Lo scambio epistolare tra il Maestro siciliano e il professor Giuseppe Rossi raccontano la sua grande importanza.

Francesco Messina

 

di Alessandro Carli

 

“Caro Professore, accetto il suo entusiastico giudizio sulla mia opera come dimostrazione di straordinaria sensibilità, e la ringrazio. Volesse il cielo che le sue espressioni le accettasse il tempo, solo e indiscutibile giudice della produzione di un artista. Le sarò grato se la Repubblica di San Marino, tanto attenta alla cultura, mi facesse l’onore di esporre tale mia scultura nella sua splendida rocca”. Con queste parole il celebre scultore Francesco Messina risponde a una lettera del professor Giuseppe Rossi che, in una missiva riferita al “Grande Nudo Femminile”, scriveva: “Alla perfezione delle forme della donna si accompagna una mollezza di atteggiamento cui conferiscono estremo fascino le braccia leggermente aperte e le stesse mani, bellissime, nel loro rilassato abbandono. Più si guarda questo capolavoro, più lo si guarderebbe. Il linguaggio artistico usato nell’intera composizione non ha un solo attimo di pausa, ma è ognora presente e se stesso con una coerenza che ha del prodigio. Novella Venere che emerge dalla spuma del mare, ripete attraverso le forme un eterno messaggio di umanità che supera l’antichità classica e adegua la figura ad una attualità perenne che certissimamente non subirà l’offesa del tempo. Ella giunge a noi sulle ali di quel vento che è l’ultima forza del vecchio artista, malato di vecchiezza, ma ancora capace di ‘modellare nudi’ per la nostra delizia fatta da un inganno che noi continuiamo ad amare”.

L’opera a cui si riferisce questo scambio epistolare è “Grande Nudo Femminile”, opera in bronzo alta 173 centimetri, acquistata dalla Cassa di Risparmio di San Marino nel 1982 per adornare la sua Galleria, nella quale poi l’Istituto per la Cultura, l’Arte e l’Economia della Cassa stessa ha organizzato una mostra antologica dell’artista – una delle ultime realizzate mentre l’autore era ancora in vita – tutta incentrata sui nudi femminili (16 luglio – 22 settembre 1994).

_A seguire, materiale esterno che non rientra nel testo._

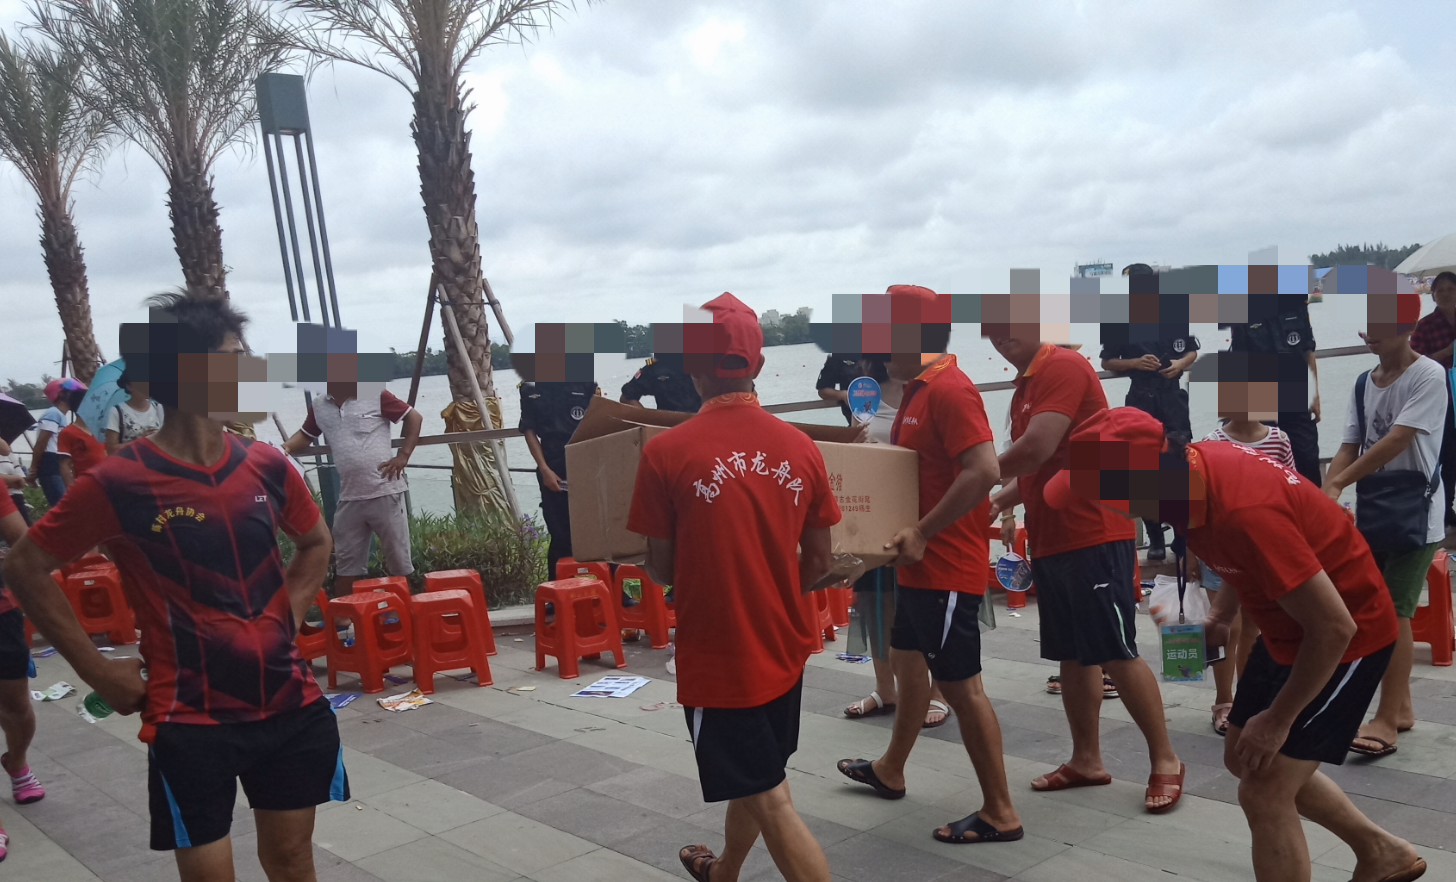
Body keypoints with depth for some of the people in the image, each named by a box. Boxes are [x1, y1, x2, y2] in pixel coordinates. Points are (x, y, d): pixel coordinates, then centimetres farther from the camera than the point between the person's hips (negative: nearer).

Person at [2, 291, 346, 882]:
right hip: (191, 720, -4)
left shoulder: (266, 466, 0)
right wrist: (97, 670, -4)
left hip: (291, 704, 4)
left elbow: (316, 544, 18)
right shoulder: (119, 483, -13)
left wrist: (288, 618, 5)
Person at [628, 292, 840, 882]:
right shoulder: (801, 447, -6)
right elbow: (819, 561, 2)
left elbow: (661, 569, -8)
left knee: (770, 801, 4)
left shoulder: (666, 452, -16)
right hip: (784, 647, 6)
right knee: (753, 776, 26)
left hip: (719, 656, -5)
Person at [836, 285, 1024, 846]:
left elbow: (983, 471, -28)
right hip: (921, 562, 11)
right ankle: (890, 771, 40)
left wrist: (922, 533, -25)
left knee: (960, 684, -3)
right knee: (907, 662, 22)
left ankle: (1000, 814, 9)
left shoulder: (949, 389, -19)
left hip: (947, 564, -11)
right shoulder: (918, 390, 12)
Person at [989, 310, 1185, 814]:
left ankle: (1165, 761, 9)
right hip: (1051, 541, 9)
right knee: (1073, 656, 13)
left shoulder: (1064, 367, -13)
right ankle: (1087, 761, 22)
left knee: (1118, 654, -4)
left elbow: (1036, 450, -24)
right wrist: (1000, 501, 4)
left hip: (1094, 538, -9)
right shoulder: (1024, 386, 16)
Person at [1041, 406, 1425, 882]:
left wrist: (1278, 718, -19)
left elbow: (1334, 627, -29)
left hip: (1347, 636, -9)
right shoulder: (1193, 466, -11)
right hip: (1292, 626, 9)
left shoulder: (1243, 511, -37)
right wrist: (1219, 617, 2)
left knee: (1264, 793, -7)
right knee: (1245, 760, 19)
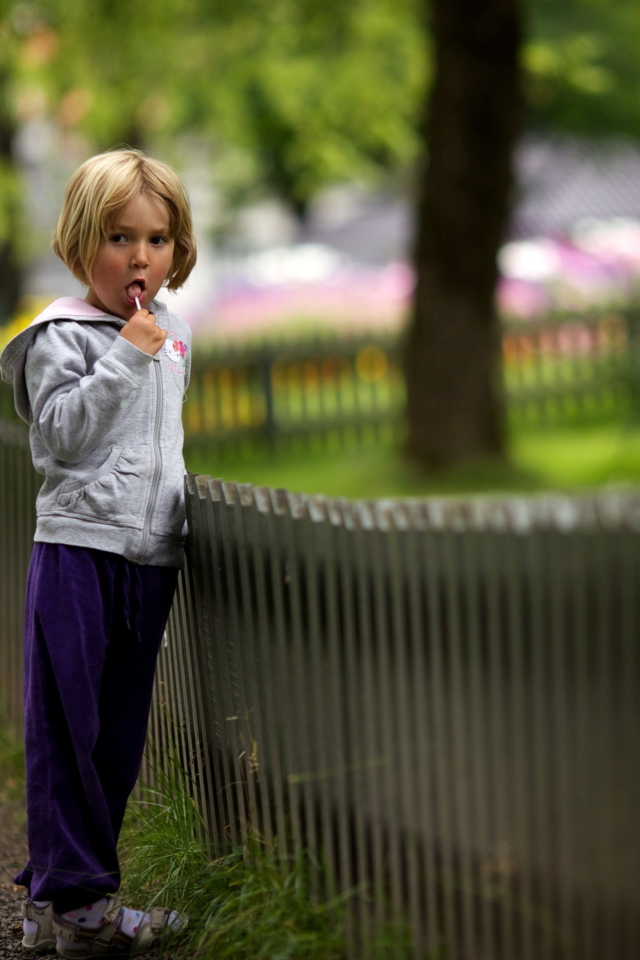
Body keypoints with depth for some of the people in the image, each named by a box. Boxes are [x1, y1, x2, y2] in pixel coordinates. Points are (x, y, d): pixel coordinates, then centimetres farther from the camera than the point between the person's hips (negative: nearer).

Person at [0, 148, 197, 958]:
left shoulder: (173, 337, 15)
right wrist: (126, 355, -20)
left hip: (150, 556, 7)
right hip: (78, 549, -7)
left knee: (120, 735, 9)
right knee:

La scultura “sammarinese” di Francesco Messina (nato a Linguaglossa, Catania, nel 1900 e morto a Milano nel 1995), così carica di echi dell’eredità classica greco-romana ed ellenistica, “si caratterizza”, ha scritto Carlo Carrà, per “un fare semplice e grandioso” e per un “procedimento idealistico e classico” in grado di dar vita a forme che restano come “immagini ideali”.

Allo Stato sammarinese lo scultore ha fornito il bozzetto per una moneta d’argento da 1.000 lire con l’immagine di San Benedetto nel XV centenario della nascita, emessa nel 1980.

Sull’importanza e sull’influenza che ha avuto Francesco Messina nel mondo dell’arte a 360 gradi, due preziosissime “testimonianze”, quella di Giorgio de Chirico e quella di Salvatore Quasimodo. Il primo scrisse che “quello che cerca soprattutto Francesco Messina nella sua scultura è di raggiungere la bellezza dell’aspetto plastico con le forme giuste e finite; la finezza del modellato, il carattere risultante dall’osservazione acuta e dalla lunga elaborazione; il tutto unito ad eleganza e buon gusto; questi due fattori sono indispensabili ad ogni vero artista… A forza di lavoro, di polimento della forma, di acutezza plastica d’ogni angolo della scultura, le statue di Francesco Messina nascono come creazioni piacevoli a guardarsi, a toccarsi, a fiutarsi; hanno infatti anche un ‘buon odore’…”.

In quanto a Salvatore Quasimodo infine, “le sue opere ci rivelano in quale direzioni si va definendo l’arte di questo grande scultore. In quella sorta di purgatorio dove lo hanno relegato la maggior parte dei suoi esegeti con un verismo da distruggere e una tecnica da aggregare, Messina ha lungamente ragionato con i modelli dell’antica arte ellenica”.